§ Directions: Pull out every line from the listing that has the word "four".

§ Supplied material:
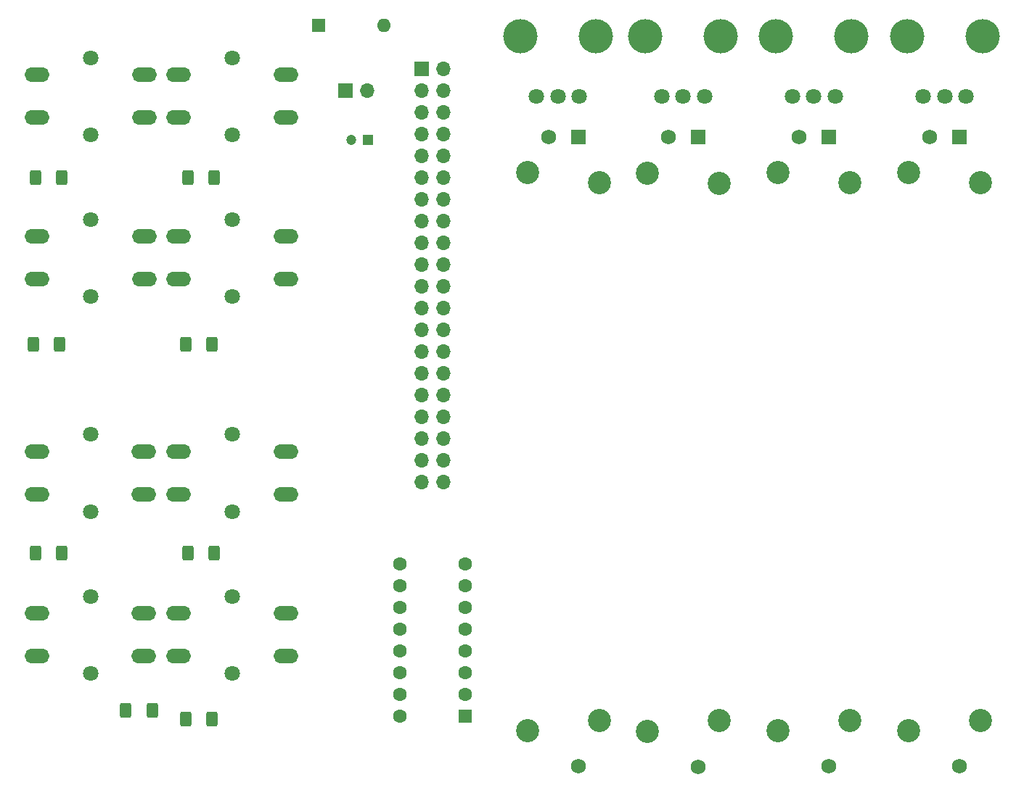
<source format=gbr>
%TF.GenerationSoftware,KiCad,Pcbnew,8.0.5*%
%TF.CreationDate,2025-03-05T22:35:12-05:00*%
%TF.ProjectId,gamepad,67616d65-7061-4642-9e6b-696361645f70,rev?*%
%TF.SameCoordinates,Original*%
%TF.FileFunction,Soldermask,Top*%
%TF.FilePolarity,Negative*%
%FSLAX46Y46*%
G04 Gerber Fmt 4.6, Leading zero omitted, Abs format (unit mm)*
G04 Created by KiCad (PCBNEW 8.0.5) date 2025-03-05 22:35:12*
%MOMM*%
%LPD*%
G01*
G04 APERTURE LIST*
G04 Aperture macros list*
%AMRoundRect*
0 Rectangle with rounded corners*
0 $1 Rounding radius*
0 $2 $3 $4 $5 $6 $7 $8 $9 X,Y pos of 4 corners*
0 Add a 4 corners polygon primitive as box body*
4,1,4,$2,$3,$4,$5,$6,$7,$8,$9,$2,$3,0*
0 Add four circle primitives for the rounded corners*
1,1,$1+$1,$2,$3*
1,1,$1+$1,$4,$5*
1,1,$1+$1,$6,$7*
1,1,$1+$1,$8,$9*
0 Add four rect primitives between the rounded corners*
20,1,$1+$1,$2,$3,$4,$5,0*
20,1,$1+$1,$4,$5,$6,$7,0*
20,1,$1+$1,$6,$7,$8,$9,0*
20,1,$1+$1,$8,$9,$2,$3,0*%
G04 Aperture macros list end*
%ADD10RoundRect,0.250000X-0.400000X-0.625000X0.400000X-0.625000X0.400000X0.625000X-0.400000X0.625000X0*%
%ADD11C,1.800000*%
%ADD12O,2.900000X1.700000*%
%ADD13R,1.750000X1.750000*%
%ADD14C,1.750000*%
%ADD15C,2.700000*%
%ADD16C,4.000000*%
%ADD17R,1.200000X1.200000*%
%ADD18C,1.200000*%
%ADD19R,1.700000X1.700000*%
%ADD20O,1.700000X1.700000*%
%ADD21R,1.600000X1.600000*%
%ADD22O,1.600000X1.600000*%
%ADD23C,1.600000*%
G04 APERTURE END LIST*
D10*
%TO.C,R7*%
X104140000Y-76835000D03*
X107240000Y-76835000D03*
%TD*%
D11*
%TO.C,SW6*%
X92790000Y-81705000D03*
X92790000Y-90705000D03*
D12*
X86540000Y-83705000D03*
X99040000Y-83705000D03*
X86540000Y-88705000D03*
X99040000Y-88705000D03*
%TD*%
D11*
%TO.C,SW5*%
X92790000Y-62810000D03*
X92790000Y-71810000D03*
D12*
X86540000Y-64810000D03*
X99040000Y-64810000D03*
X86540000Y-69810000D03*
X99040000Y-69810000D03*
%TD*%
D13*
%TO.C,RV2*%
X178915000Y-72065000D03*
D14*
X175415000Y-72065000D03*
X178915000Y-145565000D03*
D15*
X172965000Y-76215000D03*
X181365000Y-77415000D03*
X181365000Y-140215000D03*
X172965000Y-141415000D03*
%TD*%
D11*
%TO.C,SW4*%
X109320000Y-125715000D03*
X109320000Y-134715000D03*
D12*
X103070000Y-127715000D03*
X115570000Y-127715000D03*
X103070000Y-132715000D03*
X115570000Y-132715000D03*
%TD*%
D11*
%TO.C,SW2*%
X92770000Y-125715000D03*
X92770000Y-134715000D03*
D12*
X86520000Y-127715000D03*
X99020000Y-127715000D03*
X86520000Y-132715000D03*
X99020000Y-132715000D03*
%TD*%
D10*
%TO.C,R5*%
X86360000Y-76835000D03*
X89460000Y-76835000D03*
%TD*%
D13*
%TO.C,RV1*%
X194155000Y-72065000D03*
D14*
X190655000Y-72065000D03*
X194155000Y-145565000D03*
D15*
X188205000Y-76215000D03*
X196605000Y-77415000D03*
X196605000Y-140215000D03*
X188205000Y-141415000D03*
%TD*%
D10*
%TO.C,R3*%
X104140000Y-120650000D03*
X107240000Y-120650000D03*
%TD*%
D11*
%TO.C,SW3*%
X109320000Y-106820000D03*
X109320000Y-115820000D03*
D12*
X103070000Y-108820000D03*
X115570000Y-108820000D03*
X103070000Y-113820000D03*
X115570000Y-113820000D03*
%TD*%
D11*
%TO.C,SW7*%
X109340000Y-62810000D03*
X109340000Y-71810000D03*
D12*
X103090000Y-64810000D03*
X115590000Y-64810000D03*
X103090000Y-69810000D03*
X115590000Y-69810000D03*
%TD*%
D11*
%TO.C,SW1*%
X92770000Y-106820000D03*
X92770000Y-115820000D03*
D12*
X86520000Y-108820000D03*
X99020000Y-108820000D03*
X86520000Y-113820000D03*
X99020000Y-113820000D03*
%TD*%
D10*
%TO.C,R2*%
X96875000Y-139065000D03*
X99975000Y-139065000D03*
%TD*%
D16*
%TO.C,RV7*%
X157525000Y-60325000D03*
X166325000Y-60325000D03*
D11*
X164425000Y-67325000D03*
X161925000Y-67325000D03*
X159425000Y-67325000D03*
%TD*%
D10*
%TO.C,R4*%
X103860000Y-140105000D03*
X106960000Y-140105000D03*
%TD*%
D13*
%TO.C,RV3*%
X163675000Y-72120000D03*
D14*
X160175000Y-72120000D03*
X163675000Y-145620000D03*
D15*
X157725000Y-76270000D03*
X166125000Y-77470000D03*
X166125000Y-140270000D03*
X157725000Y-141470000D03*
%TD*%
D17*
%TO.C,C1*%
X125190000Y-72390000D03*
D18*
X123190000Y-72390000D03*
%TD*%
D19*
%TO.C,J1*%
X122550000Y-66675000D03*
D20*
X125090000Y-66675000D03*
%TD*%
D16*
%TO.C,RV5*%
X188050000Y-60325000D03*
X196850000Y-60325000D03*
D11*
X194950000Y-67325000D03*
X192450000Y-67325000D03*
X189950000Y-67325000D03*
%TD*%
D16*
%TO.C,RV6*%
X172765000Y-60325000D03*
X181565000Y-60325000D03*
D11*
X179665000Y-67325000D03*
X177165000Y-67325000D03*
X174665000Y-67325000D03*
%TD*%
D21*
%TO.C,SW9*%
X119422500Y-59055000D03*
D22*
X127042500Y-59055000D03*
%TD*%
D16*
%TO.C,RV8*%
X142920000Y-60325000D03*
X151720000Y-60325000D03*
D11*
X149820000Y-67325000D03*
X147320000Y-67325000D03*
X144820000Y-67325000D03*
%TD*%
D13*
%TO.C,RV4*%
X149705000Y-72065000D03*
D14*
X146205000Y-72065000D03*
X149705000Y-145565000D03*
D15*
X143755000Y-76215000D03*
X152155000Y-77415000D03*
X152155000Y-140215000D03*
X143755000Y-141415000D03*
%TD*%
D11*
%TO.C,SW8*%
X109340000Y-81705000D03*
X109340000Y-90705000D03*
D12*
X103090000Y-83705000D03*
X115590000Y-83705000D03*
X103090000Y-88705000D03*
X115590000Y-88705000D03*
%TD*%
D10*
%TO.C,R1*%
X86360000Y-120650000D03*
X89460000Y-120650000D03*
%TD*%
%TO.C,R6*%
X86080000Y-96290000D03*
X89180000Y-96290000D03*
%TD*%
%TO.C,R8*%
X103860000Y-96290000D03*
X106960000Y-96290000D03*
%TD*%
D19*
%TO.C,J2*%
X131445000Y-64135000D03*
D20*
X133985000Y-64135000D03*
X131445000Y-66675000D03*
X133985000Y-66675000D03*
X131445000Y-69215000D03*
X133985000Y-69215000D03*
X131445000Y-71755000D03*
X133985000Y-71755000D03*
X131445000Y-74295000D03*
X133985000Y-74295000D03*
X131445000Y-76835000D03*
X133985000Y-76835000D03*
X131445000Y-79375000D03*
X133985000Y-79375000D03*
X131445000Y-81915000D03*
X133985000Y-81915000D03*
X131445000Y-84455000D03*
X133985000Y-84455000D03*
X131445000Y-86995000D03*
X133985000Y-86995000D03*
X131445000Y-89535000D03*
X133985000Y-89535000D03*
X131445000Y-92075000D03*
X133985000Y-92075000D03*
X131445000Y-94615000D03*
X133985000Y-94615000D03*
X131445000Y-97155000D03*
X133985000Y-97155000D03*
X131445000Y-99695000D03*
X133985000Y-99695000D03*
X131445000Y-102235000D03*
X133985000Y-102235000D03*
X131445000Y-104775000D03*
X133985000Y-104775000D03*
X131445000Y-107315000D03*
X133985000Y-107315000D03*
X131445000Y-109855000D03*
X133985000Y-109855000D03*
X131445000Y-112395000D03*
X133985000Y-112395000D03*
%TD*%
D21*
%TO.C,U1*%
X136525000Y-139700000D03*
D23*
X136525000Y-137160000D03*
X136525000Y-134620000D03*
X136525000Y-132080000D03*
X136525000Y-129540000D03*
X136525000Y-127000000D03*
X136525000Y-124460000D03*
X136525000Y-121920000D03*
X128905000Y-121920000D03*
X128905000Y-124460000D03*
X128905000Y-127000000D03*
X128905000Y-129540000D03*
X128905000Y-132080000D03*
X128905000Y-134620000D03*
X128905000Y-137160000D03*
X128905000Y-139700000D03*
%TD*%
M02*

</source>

§ Task output:
0 Add four circle primitives for the rounded corners*
0 Add four rect primitives between the rounded corners*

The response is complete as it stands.